=== Task goal ===
Write out every line of the entries below word for word, and leave the pictures out of your answer.

Stored items
• • • • •

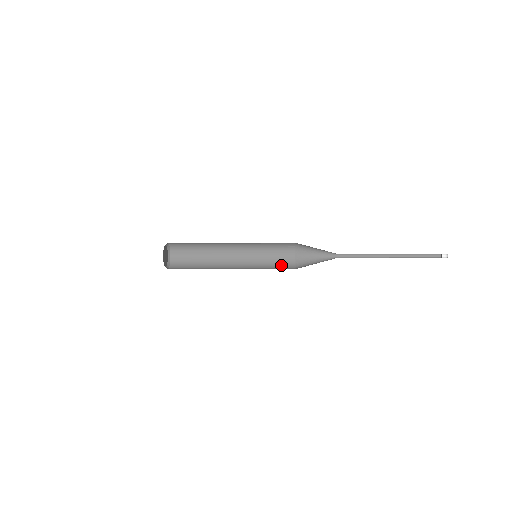
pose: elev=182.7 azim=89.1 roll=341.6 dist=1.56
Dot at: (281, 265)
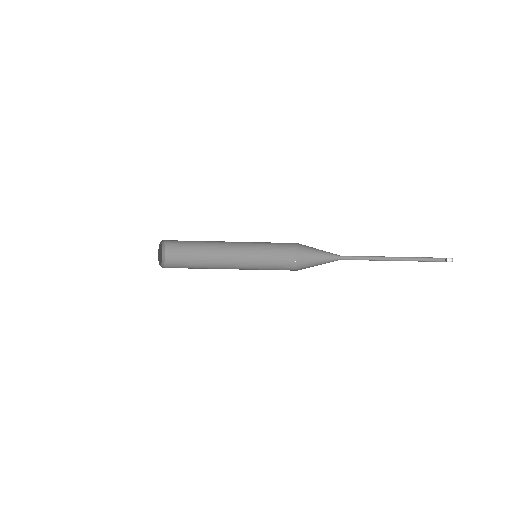
Dot at: occluded
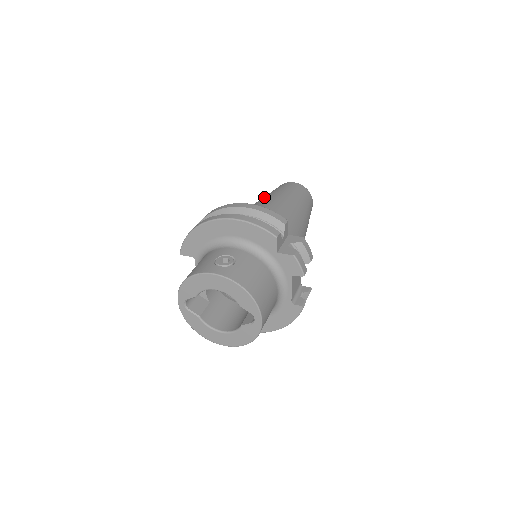
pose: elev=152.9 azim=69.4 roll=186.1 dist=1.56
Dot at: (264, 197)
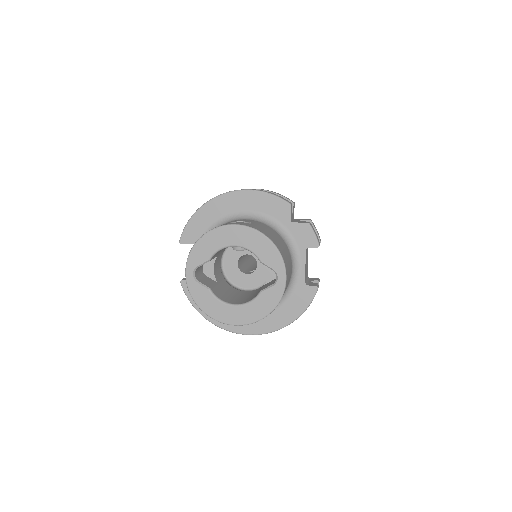
Dot at: occluded
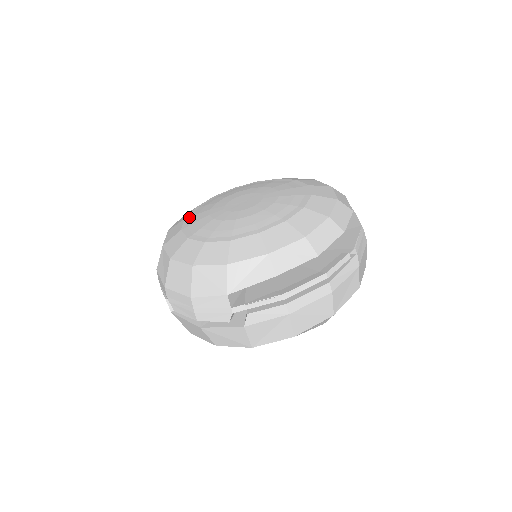
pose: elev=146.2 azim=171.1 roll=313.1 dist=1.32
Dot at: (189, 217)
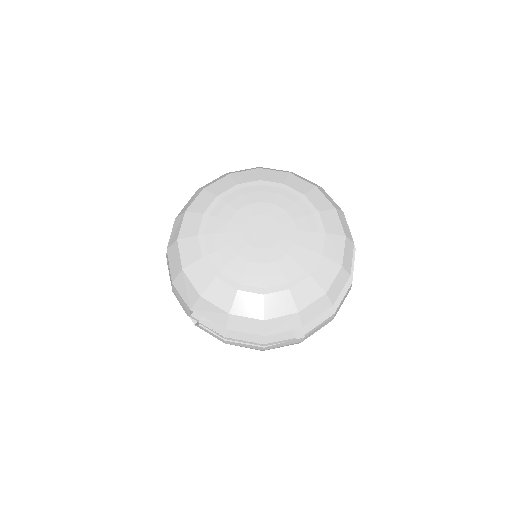
Dot at: (220, 199)
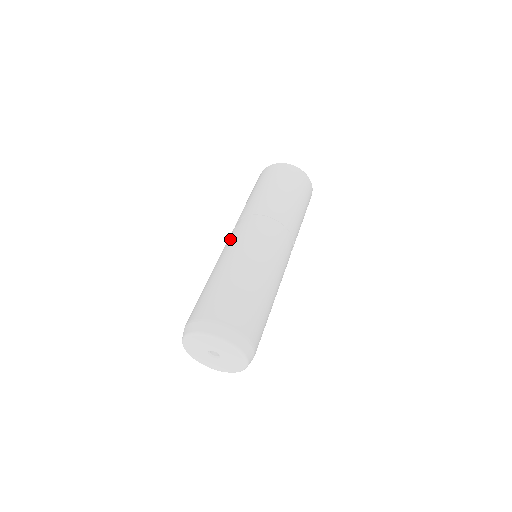
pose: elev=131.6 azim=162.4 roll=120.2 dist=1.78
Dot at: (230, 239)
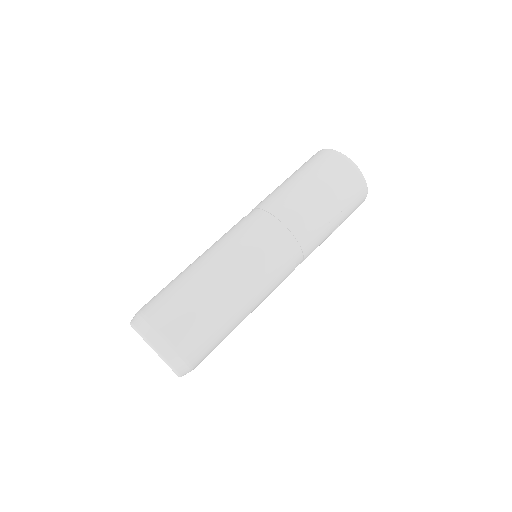
Dot at: occluded
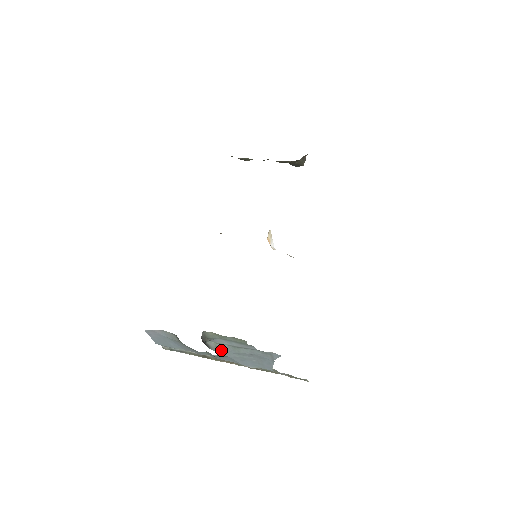
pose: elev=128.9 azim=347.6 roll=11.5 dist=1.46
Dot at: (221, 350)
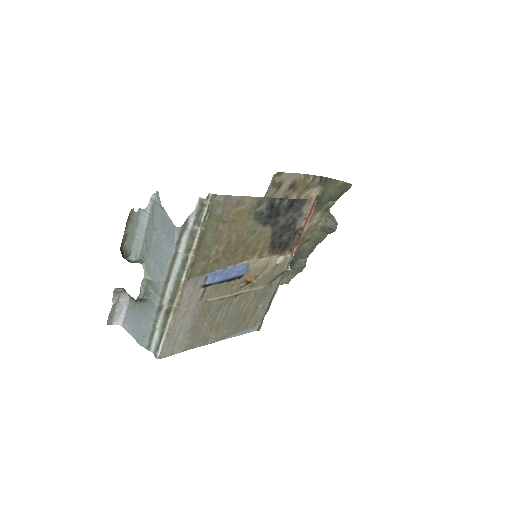
Dot at: (145, 260)
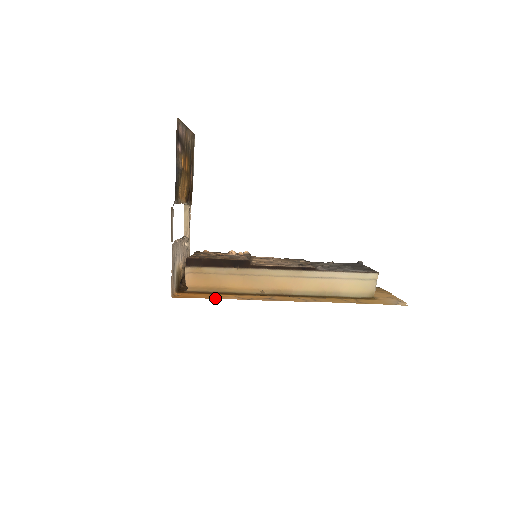
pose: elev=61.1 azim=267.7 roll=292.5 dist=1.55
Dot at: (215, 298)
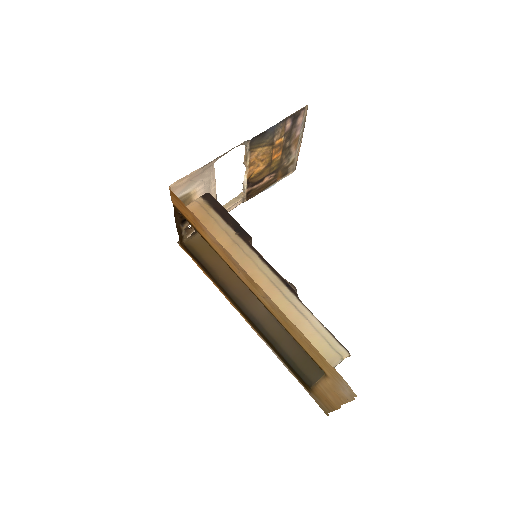
Dot at: (199, 220)
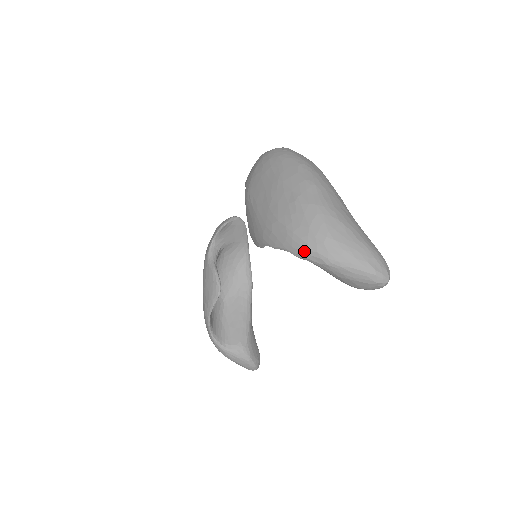
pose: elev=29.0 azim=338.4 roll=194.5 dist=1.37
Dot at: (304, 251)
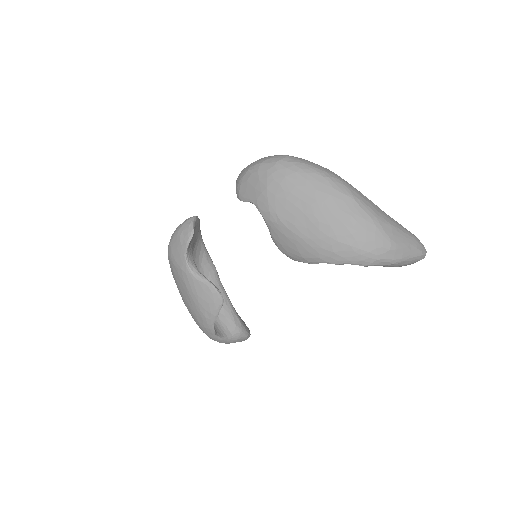
Dot at: (374, 261)
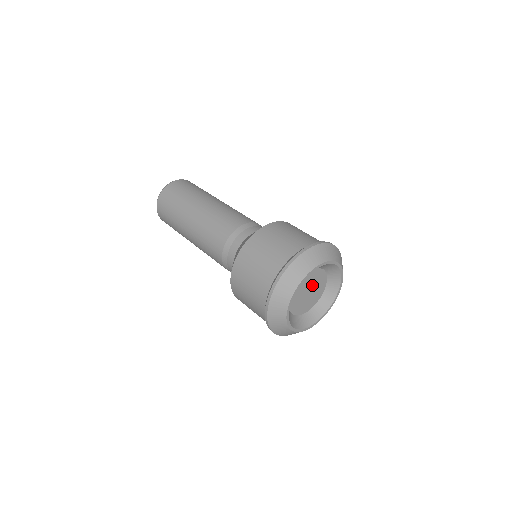
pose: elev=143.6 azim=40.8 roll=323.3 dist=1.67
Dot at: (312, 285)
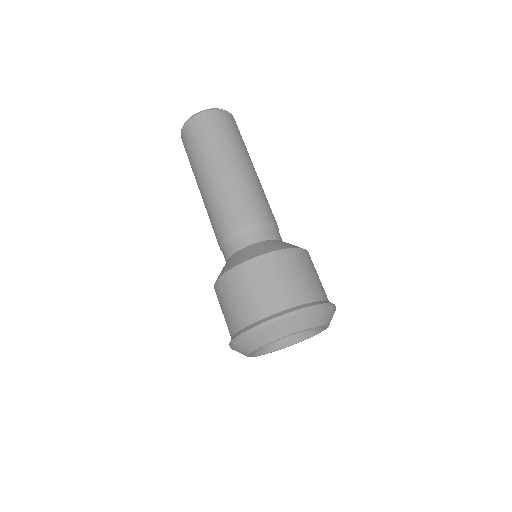
Dot at: occluded
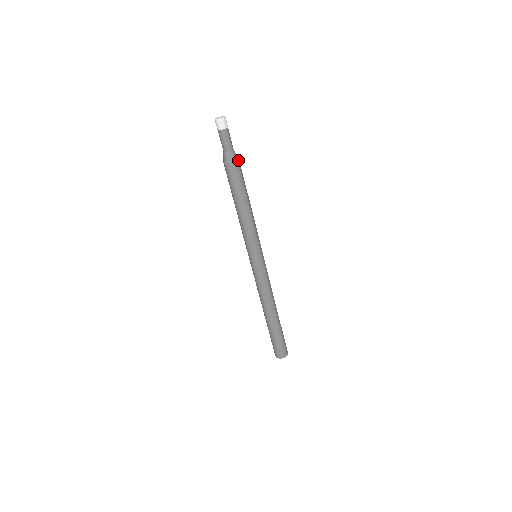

• • • • •

=== Written response ===
pose: elev=182.7 azim=89.1 roll=341.6 dist=1.56
Dot at: (281, 265)
Dot at: occluded
pose: elev=152.9 azim=69.4 roll=186.1 dist=1.56
Dot at: (264, 197)
Dot at: occluded
pose: elev=146.2 azim=171.1 roll=313.1 dist=1.32
Dot at: (189, 217)
Dot at: (220, 199)
pose: elev=131.6 azim=162.4 roll=120.2 dist=1.78
Dot at: (230, 239)
Dot at: occluded
pose: elev=128.9 azim=347.6 roll=11.5 dist=1.46
Dot at: (221, 350)
Dot at: (145, 260)
pose: elev=61.1 azim=267.7 roll=292.5 dist=1.55
Dot at: (215, 298)
Dot at: (199, 220)
pose: elev=29.0 azim=338.4 roll=194.5 dist=1.37
Dot at: (304, 251)
Dot at: (374, 261)
pose: elev=143.6 azim=40.8 roll=323.3 dist=1.67
Dot at: (312, 285)
Dot at: occluded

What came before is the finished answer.